Opinião

Música | Debaixo da tua janela

4 jan 2024 10:41

Lembro-me de querer muito ouvir determinada música e não ter como. Era uma espécie de tortura que metia camadas de nervos em cima, muita frustração e, no final, resignação

Houve um tempo não muito distante em que, por razões tecnológicas, não existiam as plataformas atuais com playlists infindáveis e não se podia ouvir tudo o que queríamos. Valia aquele familiar com uma boa coleção de discos, ou um vizinho que, ao longo dos tempos, vamos reconhecendo cada vez mais que foram pedras basilares na nossa formação, de forma informal, casuística e que só com o distanciamento de anos é que se chega a um verdadeiro reconhecimento.

Aquela sensação de nos depararmos com uma aparelhagem altamente sofisticada com dois decks de cassetes, e sim, algumas já traziam auto reverse, que é como quem diz, mudava do Lado A para o Lado B sem ser preciso fazer a operação manualmente. Acenavam-nos com o futuro e, de facto, dentro da mesma geração, o desenvolvimento aconteceu de forma admirável neste mundo novo.
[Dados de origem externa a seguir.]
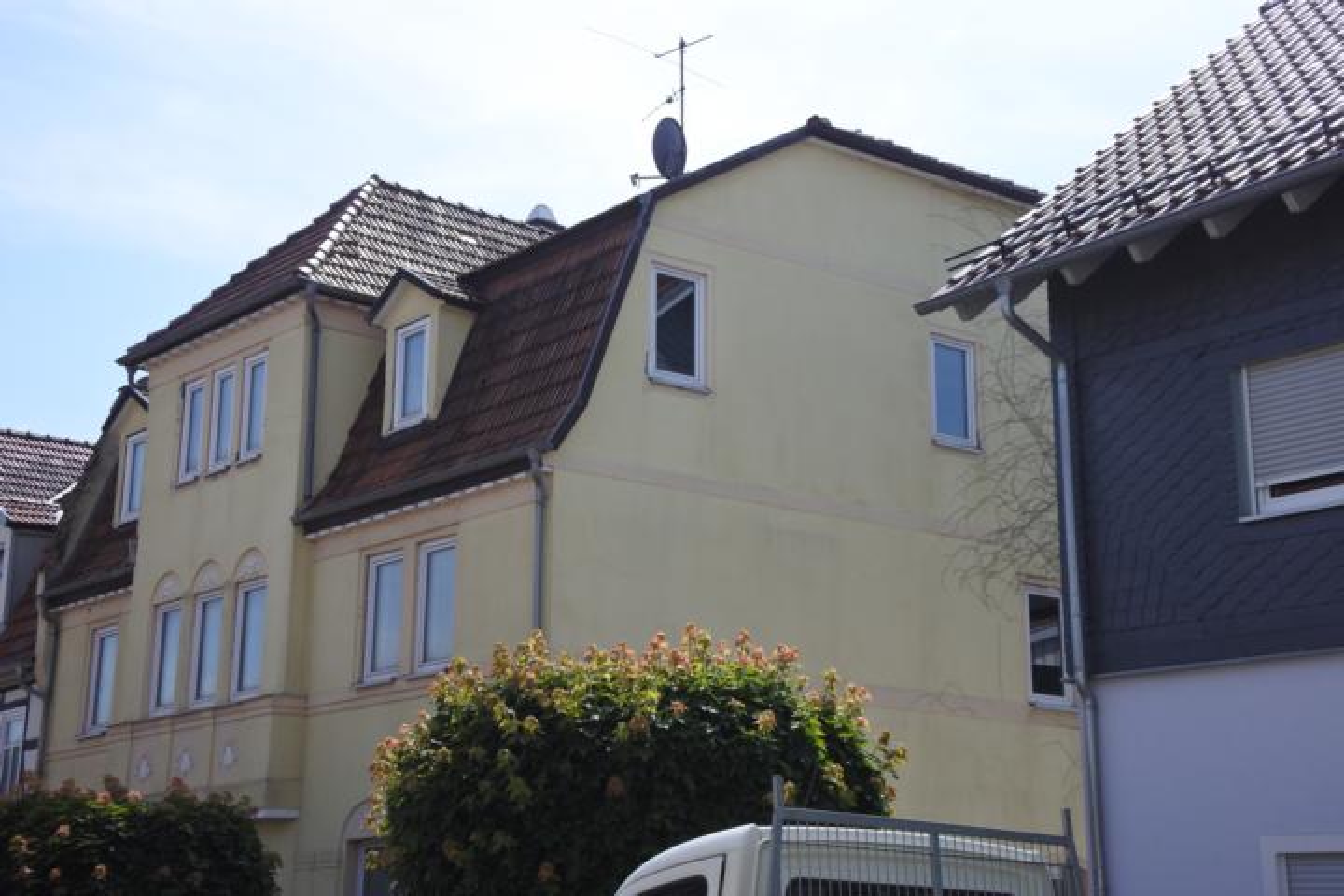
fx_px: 2016
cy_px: 448
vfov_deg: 25.1
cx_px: 672
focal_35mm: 54
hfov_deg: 36.9
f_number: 4.8
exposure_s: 1/800
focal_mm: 20.1
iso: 160
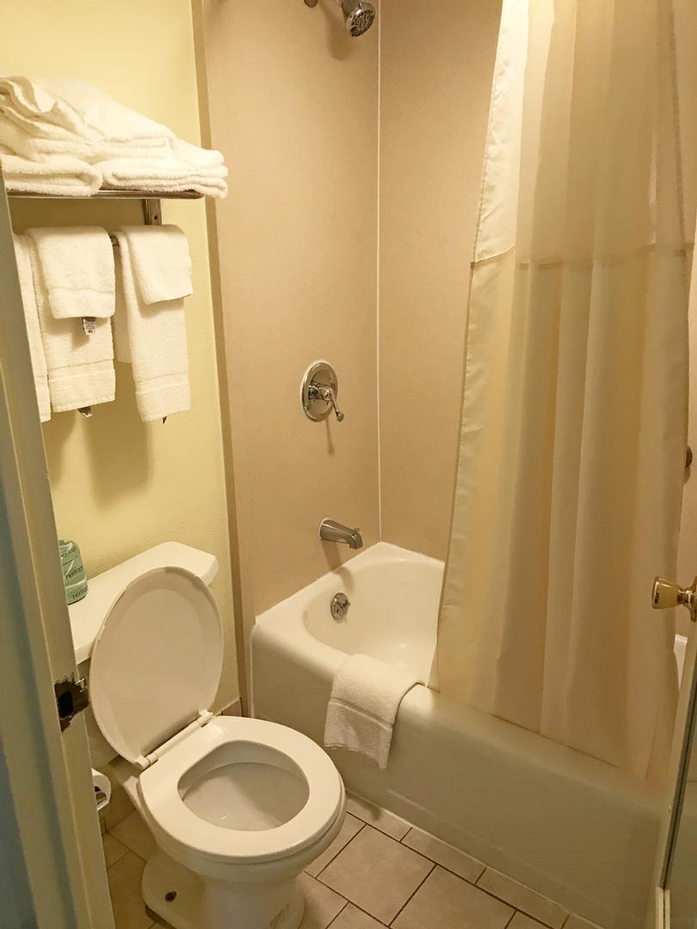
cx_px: 348
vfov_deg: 63.4
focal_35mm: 28
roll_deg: +1.6
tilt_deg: -18.8
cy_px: 464
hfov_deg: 49.7
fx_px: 752
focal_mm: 3.99
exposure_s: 1/15
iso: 64
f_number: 1.8
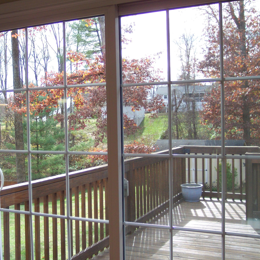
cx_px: 100
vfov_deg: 37.6
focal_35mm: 45
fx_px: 382
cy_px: 130
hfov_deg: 37.4
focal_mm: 8
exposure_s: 1/250
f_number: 2.8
As razões políticas também se atravessaram no caminho quando, meia dúzia de patetas, com a mania que carregavam sozinhos o peso do mundo nos ombros decidiam, por decreto, que a melhor maneira de esconder crimes de guerra era banir canções pop das rádios. Ridículos.
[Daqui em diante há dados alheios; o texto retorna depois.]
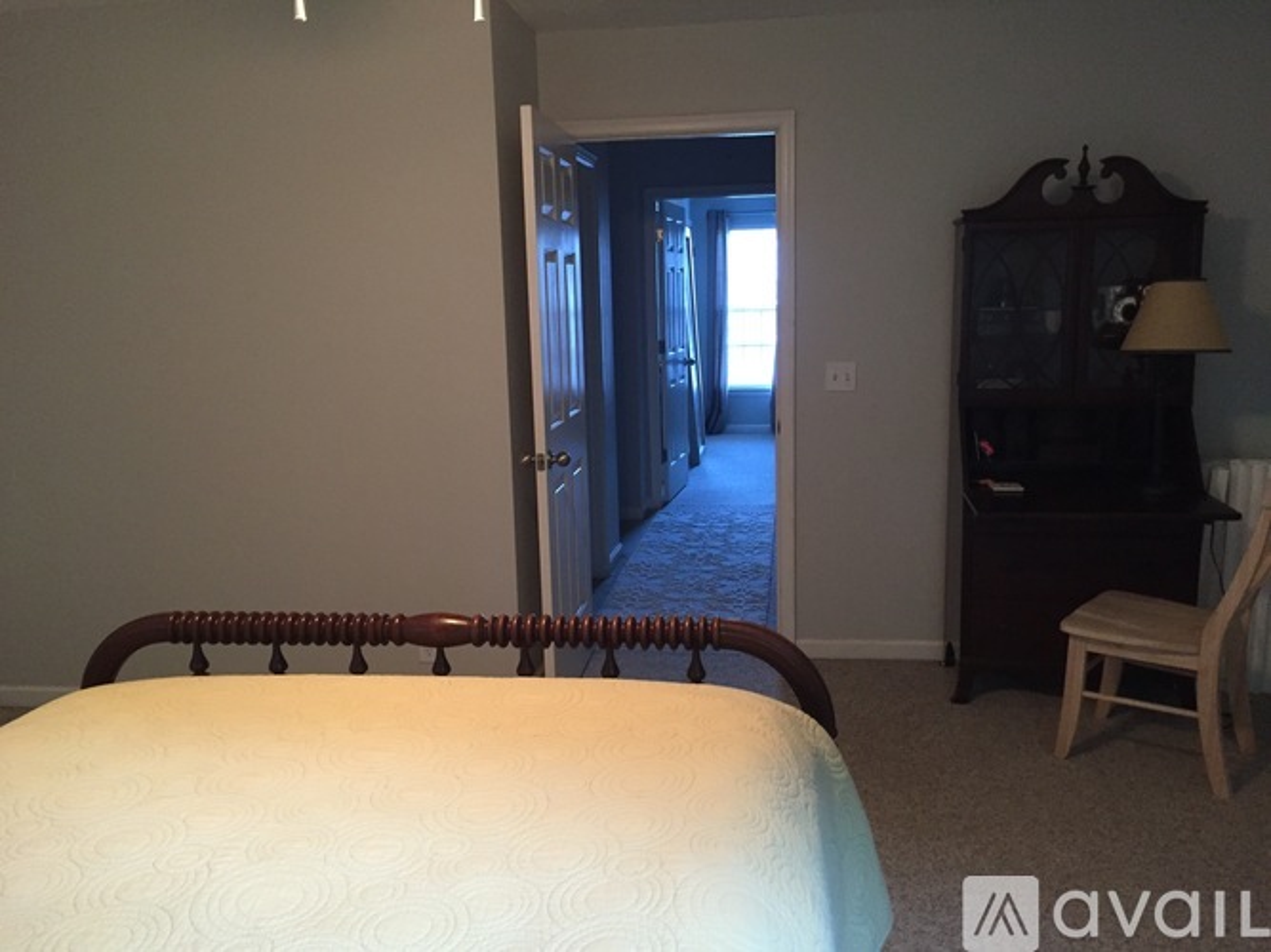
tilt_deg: -9.2
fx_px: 1065
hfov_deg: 61.7
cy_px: 476
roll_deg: +1.4
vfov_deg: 48.2
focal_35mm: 29
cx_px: 636
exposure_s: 1/17
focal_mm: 4.15
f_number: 2.2
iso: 250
Lembro-me de querer muito ouvir determinada música e não ter como. Era uma espécie de tortura que metia camadas de nervos em cima, muita frustração e, no final, resignação. Aquilo ecoava cá dentro de forma imaginária, mas nada concreta o que aumentava os níveis de ansiedade. Como em muita coisa, com o passar dos anos o “trauma” foi amenizando e hoje até consigo olhar para essa altura com alguma graça.
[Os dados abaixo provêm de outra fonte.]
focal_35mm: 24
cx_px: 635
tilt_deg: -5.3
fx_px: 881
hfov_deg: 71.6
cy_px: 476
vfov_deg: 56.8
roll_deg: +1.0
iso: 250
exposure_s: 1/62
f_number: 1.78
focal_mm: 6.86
Ainda assim, guardo momentos extraordinários, já no início deste século até. Como esquecer uma manhã de domingo – dia de folga da minha vida na estrada de runner numa companhia de dança – em Estrasburgo, em que de um apartamento ecoava a canção "The Valleys" das muito indie Electrelane? Se fosse hoje, provavelmente, pensava “que boa ideia, vou ouvir isso quando chegar ao hotel” ou escutava logo ali no telemóvel, mas não. Antes destas plataformas, fiquei ali, debaixo da janela a deliciar-me com aquele momento.

Cabe-nos hoje não ser passivos e continuar a procurar, se quisermos. Pessoalmente, ainda sinto prazer na descoberta por conta própria, haja tempo para isso.

Outra situação semelhante aconteceu em Lisboa, com a música "Johnny & Mary", interpretada pelo malogrado Robert Palmer. Ali a onda de choque foi reencontrar uma velha canção conhecida, mas que, com o tempo, me tinha esquecido totalmente. A vantagem de hoje da música à disposição também está nos reecontros, que naquele caso foi ainda à antiga, casual, portanto.

Ouvir a música dos outros debaixo das suas varandas parece uma coisa muito antiga, mas devo esclarecer que já se estava no século XXI. Isto andou muito depressa. Feliz 2024!